To describe this overlap, the term “polycrisis” has entered everyday vocabulary - first popularised by the World Economic Forum. It captures the reality of multiple, interconnected challenges unfolding at once: social, environmental and economic. And one of the systems feeling this pressure most is our global food system.
Recent years offer clear examples. Between June and August 2023, record rainfall in parts of China destroyed tens of thousands of hectares of crops, including corn and rice. During the winter of 2023–24, England experienced its second-worst harvest on record, affecting wheat, spring barley, oats and oilseed rape, while France recorded its smallest soft wheat harvest in more than 40 years. In early 2024, severe drought across southern Africa - affecting countries including Zimbabwe, Zambia and Malawi - was declared a national disaster, with half of Zimbabwe’s maize crop lost. Later that year, droughts across the Amazon basin disrupted indigenous communities and agriculture, damaging thousands of crops and livestock and even lowering river levels enough to affect exports in Paraguay.

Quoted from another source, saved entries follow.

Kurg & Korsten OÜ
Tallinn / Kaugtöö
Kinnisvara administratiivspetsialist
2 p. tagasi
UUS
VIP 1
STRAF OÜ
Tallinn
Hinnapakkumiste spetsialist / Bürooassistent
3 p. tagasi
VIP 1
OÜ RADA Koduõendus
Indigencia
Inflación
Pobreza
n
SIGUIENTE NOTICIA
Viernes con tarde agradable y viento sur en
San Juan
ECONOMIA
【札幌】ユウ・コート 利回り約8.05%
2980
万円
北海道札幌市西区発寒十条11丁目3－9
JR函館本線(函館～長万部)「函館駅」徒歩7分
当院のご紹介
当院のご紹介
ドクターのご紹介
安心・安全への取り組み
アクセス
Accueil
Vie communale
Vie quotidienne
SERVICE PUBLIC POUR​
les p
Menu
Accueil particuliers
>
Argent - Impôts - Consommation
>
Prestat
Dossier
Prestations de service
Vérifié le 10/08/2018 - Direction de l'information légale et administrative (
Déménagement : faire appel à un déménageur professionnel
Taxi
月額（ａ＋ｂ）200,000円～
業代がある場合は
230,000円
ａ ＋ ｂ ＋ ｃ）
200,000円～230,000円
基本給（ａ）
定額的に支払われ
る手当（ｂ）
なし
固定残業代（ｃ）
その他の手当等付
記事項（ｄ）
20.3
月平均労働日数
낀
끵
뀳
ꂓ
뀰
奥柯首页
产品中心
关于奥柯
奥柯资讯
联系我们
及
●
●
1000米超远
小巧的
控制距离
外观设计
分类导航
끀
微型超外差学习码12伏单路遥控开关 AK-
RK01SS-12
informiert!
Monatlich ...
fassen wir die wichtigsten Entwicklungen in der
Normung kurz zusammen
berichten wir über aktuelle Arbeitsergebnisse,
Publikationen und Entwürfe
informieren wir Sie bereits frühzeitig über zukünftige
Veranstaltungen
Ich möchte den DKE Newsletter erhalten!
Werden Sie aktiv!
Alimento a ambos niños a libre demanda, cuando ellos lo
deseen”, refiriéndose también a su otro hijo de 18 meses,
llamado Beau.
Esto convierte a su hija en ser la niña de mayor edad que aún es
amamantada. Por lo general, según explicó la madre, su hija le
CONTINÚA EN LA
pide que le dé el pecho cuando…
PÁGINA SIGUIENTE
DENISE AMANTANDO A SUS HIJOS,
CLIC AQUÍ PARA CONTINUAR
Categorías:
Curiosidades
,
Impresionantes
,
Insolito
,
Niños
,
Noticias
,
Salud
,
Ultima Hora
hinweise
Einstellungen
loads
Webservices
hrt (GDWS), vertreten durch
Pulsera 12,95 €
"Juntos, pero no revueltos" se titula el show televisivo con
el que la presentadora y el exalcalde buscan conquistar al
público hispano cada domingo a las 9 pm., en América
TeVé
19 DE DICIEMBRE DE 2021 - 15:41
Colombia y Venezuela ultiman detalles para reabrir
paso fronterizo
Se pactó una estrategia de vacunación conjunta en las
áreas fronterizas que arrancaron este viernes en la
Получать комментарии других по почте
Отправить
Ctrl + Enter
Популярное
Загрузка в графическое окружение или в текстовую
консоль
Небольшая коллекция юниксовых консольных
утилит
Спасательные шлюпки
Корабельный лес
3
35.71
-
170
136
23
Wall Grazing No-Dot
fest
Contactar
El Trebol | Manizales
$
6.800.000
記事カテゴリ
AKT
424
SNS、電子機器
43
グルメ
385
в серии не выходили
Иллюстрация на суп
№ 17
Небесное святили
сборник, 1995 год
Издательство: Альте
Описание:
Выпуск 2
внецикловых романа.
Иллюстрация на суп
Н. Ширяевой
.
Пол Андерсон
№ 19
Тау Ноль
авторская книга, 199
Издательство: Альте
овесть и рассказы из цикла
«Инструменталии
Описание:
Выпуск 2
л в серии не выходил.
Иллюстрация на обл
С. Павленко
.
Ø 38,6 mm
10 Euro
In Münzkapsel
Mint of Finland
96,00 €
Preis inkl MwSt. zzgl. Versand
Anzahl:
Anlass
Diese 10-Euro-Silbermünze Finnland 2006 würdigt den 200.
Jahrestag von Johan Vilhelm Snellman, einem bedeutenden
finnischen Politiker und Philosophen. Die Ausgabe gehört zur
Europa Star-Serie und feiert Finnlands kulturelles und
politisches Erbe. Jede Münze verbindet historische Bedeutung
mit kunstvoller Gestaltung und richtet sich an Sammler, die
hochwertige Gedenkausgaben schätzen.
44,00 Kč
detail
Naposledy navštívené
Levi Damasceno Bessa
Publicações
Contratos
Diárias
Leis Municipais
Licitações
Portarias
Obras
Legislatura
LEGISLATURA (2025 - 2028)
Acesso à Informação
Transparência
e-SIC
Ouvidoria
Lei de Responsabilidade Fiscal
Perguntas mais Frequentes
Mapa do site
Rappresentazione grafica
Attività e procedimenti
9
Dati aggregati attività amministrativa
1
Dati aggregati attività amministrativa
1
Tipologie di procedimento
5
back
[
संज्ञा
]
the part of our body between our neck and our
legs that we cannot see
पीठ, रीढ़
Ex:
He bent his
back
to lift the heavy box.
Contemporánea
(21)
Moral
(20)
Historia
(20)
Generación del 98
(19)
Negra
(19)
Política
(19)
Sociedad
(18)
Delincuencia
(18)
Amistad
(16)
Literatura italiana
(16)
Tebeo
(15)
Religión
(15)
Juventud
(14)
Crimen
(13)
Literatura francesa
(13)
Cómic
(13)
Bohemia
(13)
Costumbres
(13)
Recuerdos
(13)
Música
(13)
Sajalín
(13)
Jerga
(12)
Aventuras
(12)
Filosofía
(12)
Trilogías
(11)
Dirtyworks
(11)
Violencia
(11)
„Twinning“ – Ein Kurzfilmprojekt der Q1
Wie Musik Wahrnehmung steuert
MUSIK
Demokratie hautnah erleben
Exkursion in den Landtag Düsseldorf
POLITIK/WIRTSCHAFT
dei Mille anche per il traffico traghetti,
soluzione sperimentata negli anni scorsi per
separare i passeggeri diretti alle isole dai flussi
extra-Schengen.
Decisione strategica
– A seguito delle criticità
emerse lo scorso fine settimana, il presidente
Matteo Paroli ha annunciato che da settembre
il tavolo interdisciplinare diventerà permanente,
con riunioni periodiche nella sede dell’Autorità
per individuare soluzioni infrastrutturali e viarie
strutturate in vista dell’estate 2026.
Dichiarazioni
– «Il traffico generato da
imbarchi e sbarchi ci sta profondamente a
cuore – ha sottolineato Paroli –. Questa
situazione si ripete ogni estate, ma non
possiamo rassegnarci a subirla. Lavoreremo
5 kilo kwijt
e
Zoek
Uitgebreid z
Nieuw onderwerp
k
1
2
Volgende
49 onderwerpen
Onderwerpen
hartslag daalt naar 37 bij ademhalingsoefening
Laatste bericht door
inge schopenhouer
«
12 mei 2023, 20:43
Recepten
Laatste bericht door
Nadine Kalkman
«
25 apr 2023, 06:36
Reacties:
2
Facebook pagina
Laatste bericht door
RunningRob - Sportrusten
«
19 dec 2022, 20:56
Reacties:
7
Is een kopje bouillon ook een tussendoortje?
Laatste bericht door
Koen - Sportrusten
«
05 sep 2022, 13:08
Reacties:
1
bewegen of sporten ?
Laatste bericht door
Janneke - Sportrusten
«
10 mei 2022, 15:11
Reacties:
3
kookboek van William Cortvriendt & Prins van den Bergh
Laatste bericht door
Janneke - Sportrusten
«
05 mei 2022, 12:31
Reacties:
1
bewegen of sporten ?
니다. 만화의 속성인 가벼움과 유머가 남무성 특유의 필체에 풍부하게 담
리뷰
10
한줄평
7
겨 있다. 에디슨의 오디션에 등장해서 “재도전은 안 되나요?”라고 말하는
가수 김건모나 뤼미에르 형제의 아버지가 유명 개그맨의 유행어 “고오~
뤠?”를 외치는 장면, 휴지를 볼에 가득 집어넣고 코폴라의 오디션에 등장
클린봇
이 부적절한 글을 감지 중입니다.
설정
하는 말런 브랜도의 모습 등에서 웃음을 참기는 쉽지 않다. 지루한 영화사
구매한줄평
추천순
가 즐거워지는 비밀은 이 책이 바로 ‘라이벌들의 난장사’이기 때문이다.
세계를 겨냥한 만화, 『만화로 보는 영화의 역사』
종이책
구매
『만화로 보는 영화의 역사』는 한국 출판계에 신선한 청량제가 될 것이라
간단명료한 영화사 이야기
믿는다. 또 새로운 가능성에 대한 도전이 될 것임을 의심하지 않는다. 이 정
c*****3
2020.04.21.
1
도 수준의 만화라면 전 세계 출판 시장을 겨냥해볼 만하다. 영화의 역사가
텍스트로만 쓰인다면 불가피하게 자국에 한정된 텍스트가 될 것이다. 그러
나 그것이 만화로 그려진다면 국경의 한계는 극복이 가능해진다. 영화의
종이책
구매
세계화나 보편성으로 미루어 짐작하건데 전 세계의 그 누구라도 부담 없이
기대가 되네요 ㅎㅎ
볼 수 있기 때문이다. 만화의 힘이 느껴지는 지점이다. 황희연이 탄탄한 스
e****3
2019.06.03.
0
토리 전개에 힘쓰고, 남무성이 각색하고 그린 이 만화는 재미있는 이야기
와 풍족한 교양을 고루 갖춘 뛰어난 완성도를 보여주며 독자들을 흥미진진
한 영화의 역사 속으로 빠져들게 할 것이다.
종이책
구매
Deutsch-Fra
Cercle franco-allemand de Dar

These events don’t just damage landscapes and livelihoods. Research increasingly shows that changing growing conditions affect not only how much food we produce, but also its nutritional density. Reduced yields can drive up food prices, increase reliance on imports and place greater strain on food security - particularly for already vulnerable populations.
Staple ingredients many of us rely on are especially exposed: wheat, rice, coffee and cocoa which are all sensitive to shifts in temperature and rainfall, and may become less readily available in the future. As climate pressures reshape what grows (and where), rethinking the food we rely on may be one of the most practical ways to adapt, while keeping our diets affordable, nourishing and culturally rooted. One answer lies in revisiting ingredients that are already part of many traditional food cultures.
So, what alternatives to our everyday dishes exist around the world?
In parts of the Middle East, people have brewed qahwa al-tamir - a caffeine-free drink made from roasted date seeds - for centuries. Naturally sweet and nutty, it’s often blended with spices such as cardamom and reflects a long-standing use of locally available resources.
In South Asia, millets offer another example. These small-seeded grains were once dietary staples before being replaced during the Green Revolution by rice and wheat. Millets are highly nutritious, require less water, and thrive in hot, drought-prone conditions. Ground into flour, they can be used in rotis, flatbreads or porridges - making them a practical and resilient alternative to wheat.
Even cocoa, now increasingly affected by climate disruption, has potential substitutes. Across the Mediterranean and Middle East, carob has long been used as a sweet ingredient. The carob tree thrives in hot, arid climates with minimal water. Its pods can be ground or reduced into molasses - a dark, sweet syrup often drizzled over food or stirred into drinks.
None of this suggests that individuals can solve the ‘polycrisis’ alone. The largest responsibility lies with governments and corporations. But individual choices still matter. Exploring alternative ingredients, valuing traditional knowledge and supporting more resilient food systems are small but meaningful steps.